## Task item
Count the lines in the entries below that contain the string "series", treating uppercase and lowercase as distinct, and respond with the number only.

## Records for the exercise
[Start of section]

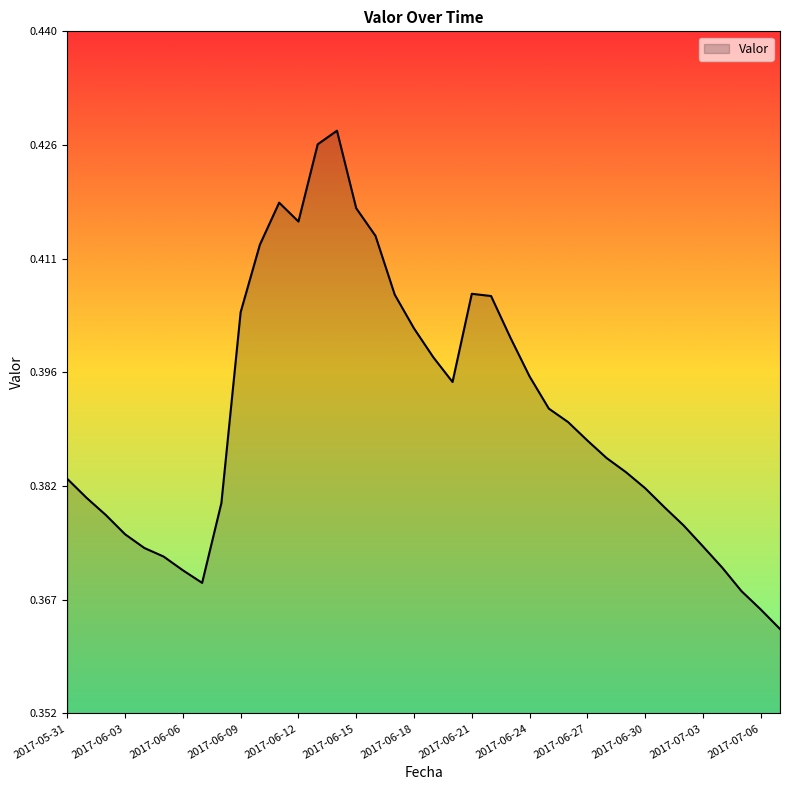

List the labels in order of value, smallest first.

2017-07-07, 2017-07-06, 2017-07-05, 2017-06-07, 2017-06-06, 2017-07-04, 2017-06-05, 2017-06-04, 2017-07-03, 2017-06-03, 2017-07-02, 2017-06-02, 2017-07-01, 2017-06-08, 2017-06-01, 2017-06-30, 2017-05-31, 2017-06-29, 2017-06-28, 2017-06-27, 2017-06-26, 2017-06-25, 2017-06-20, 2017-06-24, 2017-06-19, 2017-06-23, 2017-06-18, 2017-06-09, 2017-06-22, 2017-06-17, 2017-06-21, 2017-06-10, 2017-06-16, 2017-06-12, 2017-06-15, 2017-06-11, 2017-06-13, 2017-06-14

[End of section]
[Start of section]

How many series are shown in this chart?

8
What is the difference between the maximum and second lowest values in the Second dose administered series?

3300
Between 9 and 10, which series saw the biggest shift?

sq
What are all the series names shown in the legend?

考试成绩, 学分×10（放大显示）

[End of section]

## Answer to the problem
4